What to produce. Faithfully repeat each entry below, minus the pictures.

[Stored data entries]
::::::

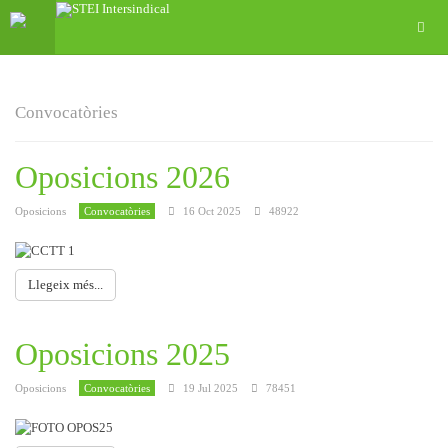
Convocatòries
Oposicions 2026
Oposicions
Convocatòries
16 Oct 2025
48922
Llegeix més...
Oposicions 2025
Oposicions
Convocatòries
19 Jul 2025
78451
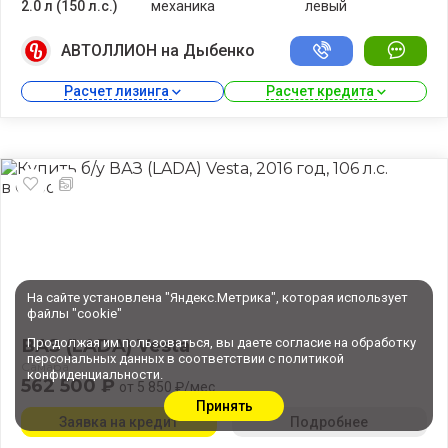
2.0 л (150 л.с.)
механика
левый
АВТОЛЛИОН на Дыбенко
Расчет лизинга 
Расчет кредита 
На сайте установлена "Яндекс.Метрика", которая использует
файлы "cookie"
Продолжая им пользоваться, вы даете
согласие
на обработку
ВАЗ (LADA) Vesta
персональных данных в соответствии с
политикой
Самара
конфиденциальности
.
562 500 ₽
от 5 850 ₽/мес
Принять
Заявка на кредит
Подробнее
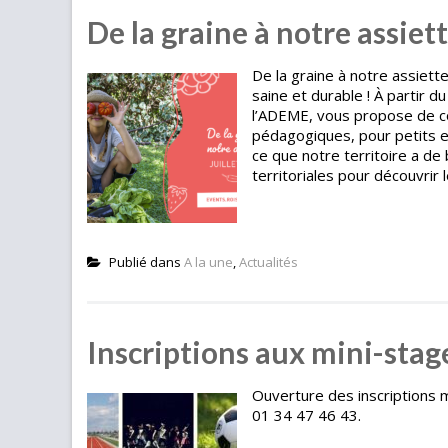
De la graine à notre assiet
De la graine à notre assiett
saine et durable ! À partir d
l’ADEME, vous propose de con
pédagogiques, pour petits e
ce que notre territoire a d
territoriales pour découvrir 
Publié dans
A la une
,
Actualités
Inscriptions aux mini-stag
Ouverture des inscriptions 
01 34 47 46 43.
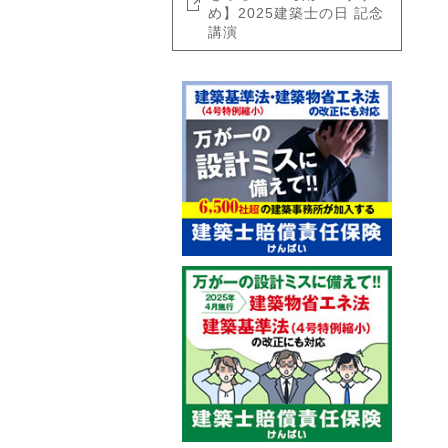
め】2025建築士の日 記念
講演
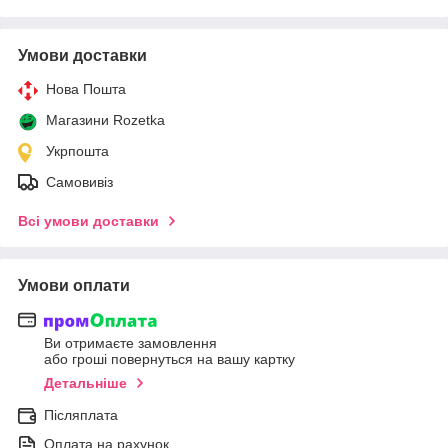
Умови доставки
Нова Пошта
Магазини Rozetka
Укрпошта
Самовивіз
Всі умови доставки
Умови оплати
Ви отримаєте замовлення
або гроші повернуться на вашу картку
Детальніше
Післяплата
Оплата на рахунок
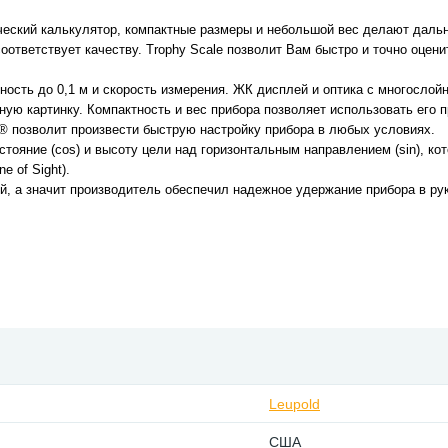
ческий калькулятор, компактные размеры и небольшой вес делают даль
ответствует качеству. Trophy Scale позволит Вам быстро и точно оцени
ность до 0,1 м и скорость измерения. ЖК дисплей и оптика с многослой
ную картинку. Компактность и вес прибора позволяет использовать его 
® позволит произвести быструю настройку прибора в любых условиях.
тояние (cos) и высоту цели над горизонтальным направлением (sin), ко
e of Sight).
й, а значит производитель обеспечил надежное удержание прибора в ру
Leupold
США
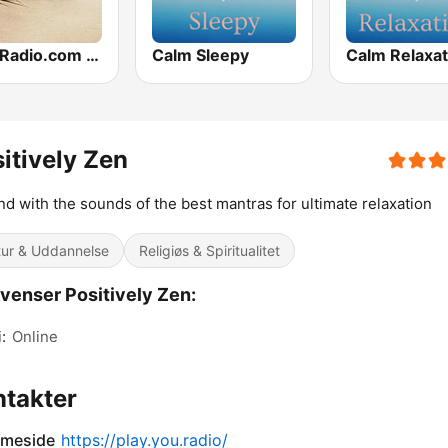
CalmRadio.com - Zen
Calm Sleepy
Calm Relaxat
itively Zen
d with the sounds of the best mantras for ultimate relaxation
tur & Uddannelse
Religiøs & Spiritualitet
venser Positively Zen:
:
Online
takter
meside
https://play.you.radio/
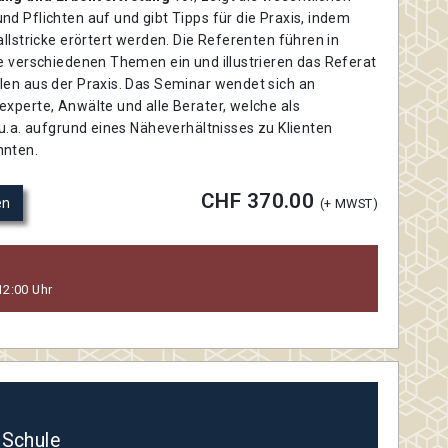
d Pflichten auf und gibt Tipps für die Praxis, indem
allstricke erörtert werden. Die Referenten führen in
e verschiedenen Themen ein und illustrieren das Referat
len aus der Praxis. Das Seminar wendet sich an
xperte, Anwälte und alle Berater, welche als
 u.a. aufgrund eines Näheverhältnisses zu Klienten
nnten.
CHF 370.00
en
(+ MWST)
12:00 Uhr
 Schule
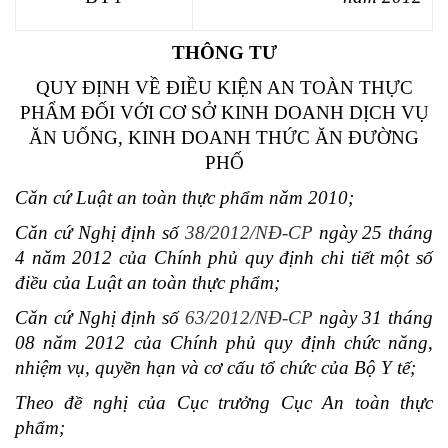
THÔNG TƯ
QUY ĐỊNH VỀ ĐIỀU KIỆN AN TOÀN THỰC
PHẨM ĐỐI VỚI CƠ SỞ KINH DOANH DỊCH VỤ
ĂN UỐNG, KINH DOANH THỨC ĂN ĐƯỜNG
PHỐ
Căn cứ Luật an toàn thực phẩm năm 2010;
Căn cứ Nghị định số
38/2012/NĐ-CP
ngày 25 tháng
4 năm 2012 của Chính phủ quy định chi tiết một số
điều của Luật an toàn thực phẩm;
Căn cứ Nghị định số
63/2012/NĐ-CP
ngày 31 tháng
08 năm 2012 của Chính phủ quy định chức năng,
nhiệm vụ, quyền hạn và cơ cấu tổ chức của Bộ Y tế;
Theo đề nghị của Cục trưởng Cục An toàn thực
phẩm;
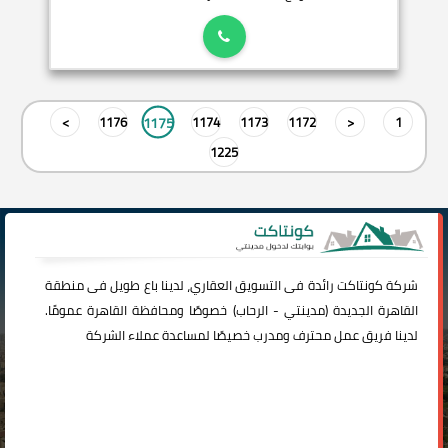
1175
>
1176
1174
1173
1172
<
1
1225
شركة
كونتاكت
رائدة فى التسويق العقاري، لدينا باع طويل فى منطقة
القاهرة الجديدة (
مدينتي
-
الرحاب
) خصوصًا ومحافظة القاهرة عمومًا.
لدينا فريق عمل محترف ومدرب خصيصًا لمساعدة عملاء الشركة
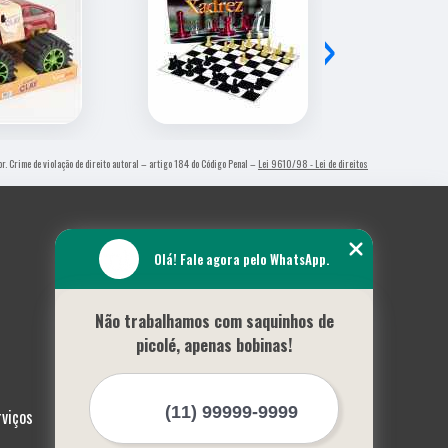
›
or. Crime de violação de direito autoral – artigo 184 do Código Penal –
Lei 9610/98 - Lei de direitos
Olá! Fale agora pelo WhatsApp.
Não trabalhamos com saquinhos de
picolé, apenas bobinas!
rviços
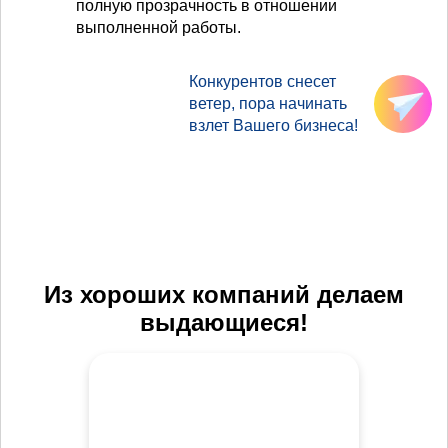
полную прозрачность в отношении
выполненной работы.
Конкурентов снесет
ветер, пора начинать
взлет Вашего бизнеса!
Из хороших компаний делаем
выдающиеся!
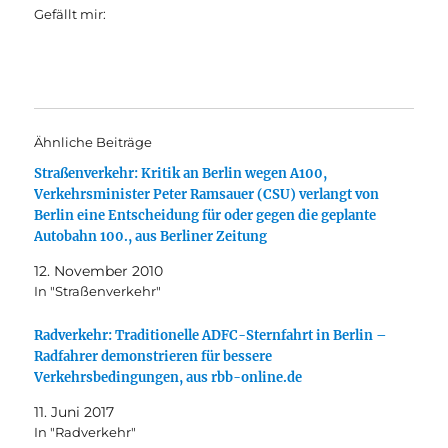
Gefällt mir:
Ähnliche Beiträge
Straßenverkehr: Kritik an Berlin wegen A100,
Verkehrsminister Peter Ramsauer (CSU) verlangt von
Berlin eine Entscheidung für oder gegen die geplante
Autobahn 100., aus Berliner Zeitung
12. November 2010
In "Straßenverkehr"
Radverkehr: Traditionelle ADFC-Sternfahrt in Berlin –
Radfahrer demonstrieren für bessere
Verkehrsbedingungen, aus rbb-online.de
11. Juni 2017
In "Radverkehr"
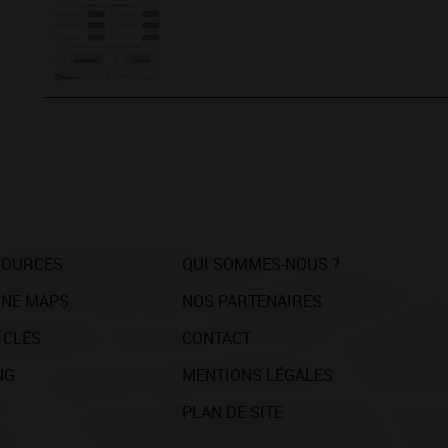
SOURCES
QUI SOMMES-NOUS ?
NE MAPS
NOS PARTENAIRES
 CLÉS
CONTACT
NG
MENTIONS LÉGALES
PLAN DE SITE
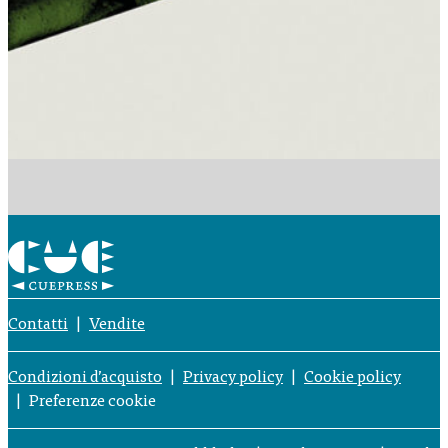
Contatti
Vendite
Condizioni d’acquisto
Privacy policy
Cookie policy
Preferenze cookie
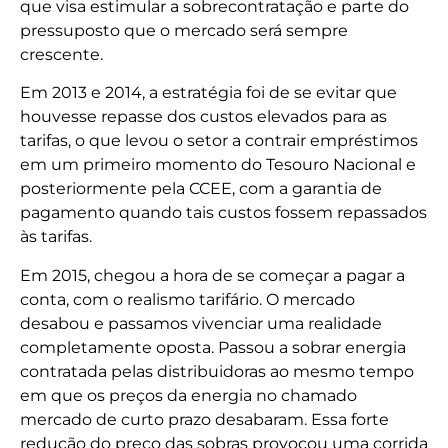
que visa estimular a sobrecontratação e parte do
pressuposto que o mercado será sempre
crescente.
Em 2013 e 2014, a estratégia foi de se evitar que
houvesse repasse dos custos elevados para as
tarifas, o que levou o setor a contrair empréstimos
em um primeiro momento do Tesouro Nacional e
posteriormente pela CCEE, com a garantia de
pagamento quando tais custos fossem repassados
às tarifas.
Em 2015, chegou a hora de se começar a pagar a
conta, com o realismo tarifário. O mercado
desabou e passamos vivenciar uma realidade
completamente oposta. Passou a sobrar energia
contratada pelas distribuidoras ao mesmo tempo
em que os preços da energia no chamado
mercado de curto prazo desabaram. Essa forte
redução do preço das sobras provocou uma corrida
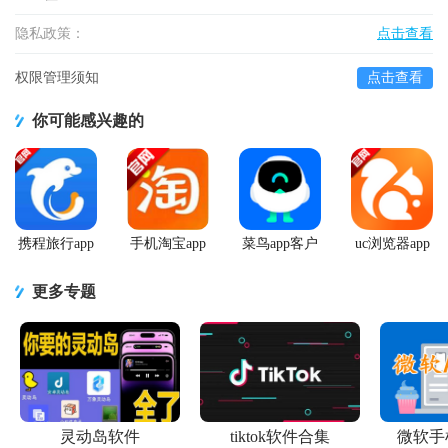
隐私政策：
点击查看
权限管理须知
点击查看
你可能感兴趣的
携程旅行app
手机淘宝app
菜鸟app客户
uc浏览器app
手机版
客户端
端
官方正版
更多专题
灵动岛软件
tiktok软件合集
微软手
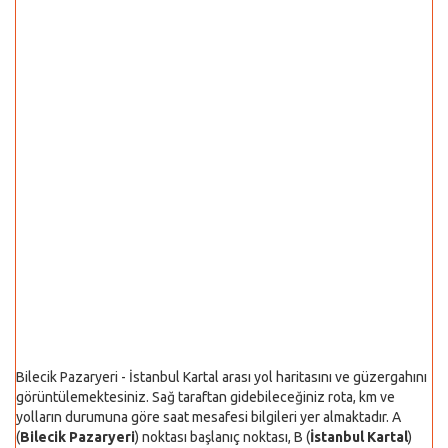
Bilecik Pazaryeri - İstanbul Kartal arası yol haritasını ve güzergahını
görüntülemektesiniz. Sağ taraftan gidebileceğiniz rota, km ve
yolların durumuna göre saat mesafesi bilgileri yer almaktadır. A
(
Bilecik Pazaryeri
) noktası başlanıç noktası, B (
İstanbul Kartal
)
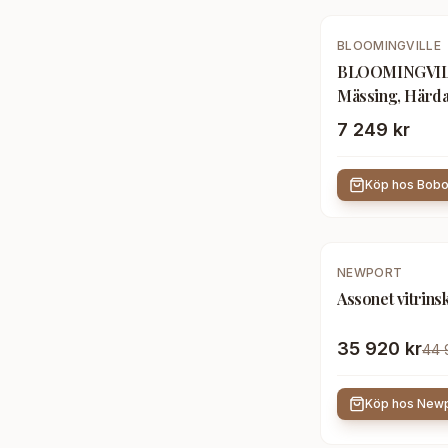
BLOOMINGVILLE
BLOOMINGVILL
Mässing, Härda
cm)
7 249 kr
Köp hos
Bob
-
20
%
NEWPORT
Assonet vitrin
35 920 kr
44 
Köp hos
Newp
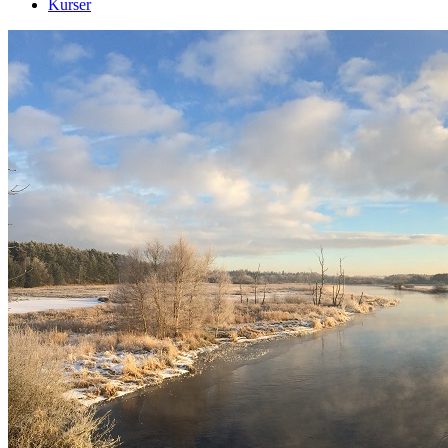
Kurser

::::::

Exercise output.
Convocatòries
Oposicions 2026
Oposicions
Convocatòries
16 Oct 2025
48922
Llegeix més...
Oposicions 2025
Oposicions
Convocatòries
19 Jul 2025
78451
2.0 л (150 л.с.)
механика
левый
АВТОЛЛИОН на Дыбенко
Расчет лизинга 
Расчет кредита 
На сайте установлена "Яндекс.Метрика", которая использует
файлы "cookie"
Продолжая им пользоваться, вы даете
согласие
на обработку
ВАЗ (LADA) Vesta
персональных данных в соответствии с
политикой
Самара
конфиденциальности
.
562 500 ₽
от 5 850 ₽/мес
Принять
Заявка на кредит
Подробнее
De la graine à notre assiet
De la graine à notre assiett
saine et durable ! À partir d
l’ADEME, vous propose de con
pédagogiques, pour petits e
ce que notre territoire a d
territoriales pour découvrir 
Publié dans
A la une
,
Actualités
Inscriptions aux mini-stag
Ouverture des inscriptions 
01 34 47 46 43.
め】2025建築士の日 記念
講演
Умови доставки
Нова Пошта
Магазини Rozetka
Укрпошта
Самовивіз
Всі умови доставки
Умови оплати
Ви отримаєте замовлення
або гроші повернуться на вашу картку
Детальніше
Післяплата
Оплата на рахунок
ческий калькулятор, компактные размеры и небольшой вес делают даль
ответствует качеству. Trophy Scale позволит Вам быстро и точно оцени
ность до 0,1 м и скорость измерения. ЖК дисплей и оптика с многослой
ную картинку. Компактность и вес прибора позволяет использовать его 
® позволит произвести быструю настройку прибора в любых условиях.
тояние (cos) и высоту цели над горизонтальным направлением (sin), ко
e of Sight).
й, а значит производитель обеспечил надежное удержание прибора в ру
Leupold
США
CalmRadio.com - Zen
Calm Sleepy
Calm Relaxat
itively Zen
d with the sounds of the best mantras for ultimate relaxation
tur & Uddannelse
Religiøs & Spiritualitet
venser Positively Zen:
:
Online
takter
meside
https://play.you.radio/
d Pflichten auf und gibt Tipps für die Praxis, indem
allstricke erörtert werden. Die Referenten führen in
e verschiedenen Themen ein und illustrieren das Referat
len aus der Praxis. Das Seminar wendet sich an
xperte, Anwälte und alle Berater, welche als
 u.a. aufgrund eines Näheverhältnisses zu Klienten
nnten.
CHF 370.00
en
(+ MWST)
12:00 Uhr
 Schule
THÔNG TƯ
QUY ĐỊNH VỀ ĐIỀU KIỆN AN TOÀN THỰC
PHẨM ĐỐI VỚI CƠ SỞ KINH DOANH DỊCH VỤ
ĂN UỐNG, KINH DOANH THỨC ĂN ĐƯỜNG
PHỐ
Căn cứ Luật an toàn thực phẩm năm 2010;
Căn cứ Nghị định số
38/2012/NĐ-CP
ngày 25 tháng
4 năm 2012 của Chính phủ quy định chi tiết một số
điều của Luật an toàn thực phẩm;
Căn cứ Nghị định số
63/2012/NĐ-CP
ngày 31 tháng
08 năm 2012 của Chính phủ quy định chức năng,
nhiệm vụ, quyền hạn và cơ cấu tổ chức của Bộ Y tế;
Theo đề nghị của Cục trưởng Cục An toàn thực
phẩm;
1175
>
1176
1174
1173
1172
<
1
1225
شركة
كونتاكت
رائدة فى التسويق العقاري، لدينا باع طويل فى منطقة
القاهرة الجديدة (
مدينتي
-
الرحاب
) خصوصًا ومحافظة القاهرة عمومًا.
لدينا فريق عمل محترف ومدرب خصيصًا لمساعدة عملاء الشركة
›
or. Crime de violação de direito autoral – artigo 184 do Código Penal –
Lei 9610/98 - Lei de direitos
Olá! Fale agora pelo WhatsApp.
Não trabalhamos com saquinhos de
picolé, apenas bobinas!
rviços
полную прозрачность в отношении
выполненной работы.
Конкурентов снесет
ветер, пора начинать
взлет Вашего бизнеса!
Из хороших компаний делаем
выдающиеся!
Gefällt mir:
Ähnliche Beiträge
Straßenverkehr: Kritik an Berlin wegen A100,
Verkehrsminister Peter Ramsauer (CSU) verlangt von
Berlin eine Entscheidung für oder gegen die geplante
Autobahn 100., aus Berliner Zeitung
12. November 2010
In "Straßenverkehr"
Radverkehr: Traditionelle ADFC-Sternfahrt in Berlin –
Radfahrer demonstrieren für bessere
Verkehrsbedingungen, aus rbb-online.de
11. Juni 2017
In "Radverkehr"
SOURCES
QUI SOMMES-NOUS ?
NE MAPS
NOS PARTENAIRES
 CLÉS
CONTACT
NG
MENTIONS LÉGALES
PLAN DE SITE
Contatti
Vendite
Condizioni d’acquisto
Privacy policy
Cookie policy
Preferenze cookie
que visa estimular a sobrecontratação e parte do
pressuposto que o mercado será sempre
crescente.
Em 2013 e 2014, a estratégia foi de se evitar que
houvesse repasse dos custos elevados para as
tarifas, o que levou o setor a contrair empréstimos
em um primeiro momento do Tesouro Nacional e
posteriormente pela CCEE, com a garantia de
pagamento quando tais custos fossem repassados
às tarifas.
Em 2015, chegou a hora de se começar a pagar a
conta, com o realismo tarifário. O mercado
desabou e passamos vivenciar uma realidade
completamente oposta. Passou a sobrar energia
contratada pelas distribuidoras ao mesmo tempo
em que os preços da energia no chamado
mercado de curto prazo desabaram. Essa forte
redução do preço das sobras provocou uma corrida
隐私政策：
点击查看
权限管理须知
点击查看
你可能感兴趣的
携程旅行app
手机淘宝app
菜鸟app客户
uc浏览器app
手机版
客户端
端
官方正版
更多专题
灵动岛软件
tiktok软件合集
微软手
Bilecik Pazaryeri - İstanbul Kartal arası yol haritasını ve güzergahını
görüntülemektesiniz. Sağ taraftan gidebileceğiniz rota, km ve
yolların durumuna göre saat mesafesi bilgileri yer almaktadır. A
(
Bilecik Pazaryeri
) noktası başlanıç noktası, B (
İstanbul Kartal
)
BLOOMINGVILLE
BLOOMINGVILL
Mässing, Härda
cm)
7 249 kr
Köp hos
Bob
-
20
%
NEWPORT
Assonet vitrin
35 920 kr
44 
Köp hos
Newp
Kurser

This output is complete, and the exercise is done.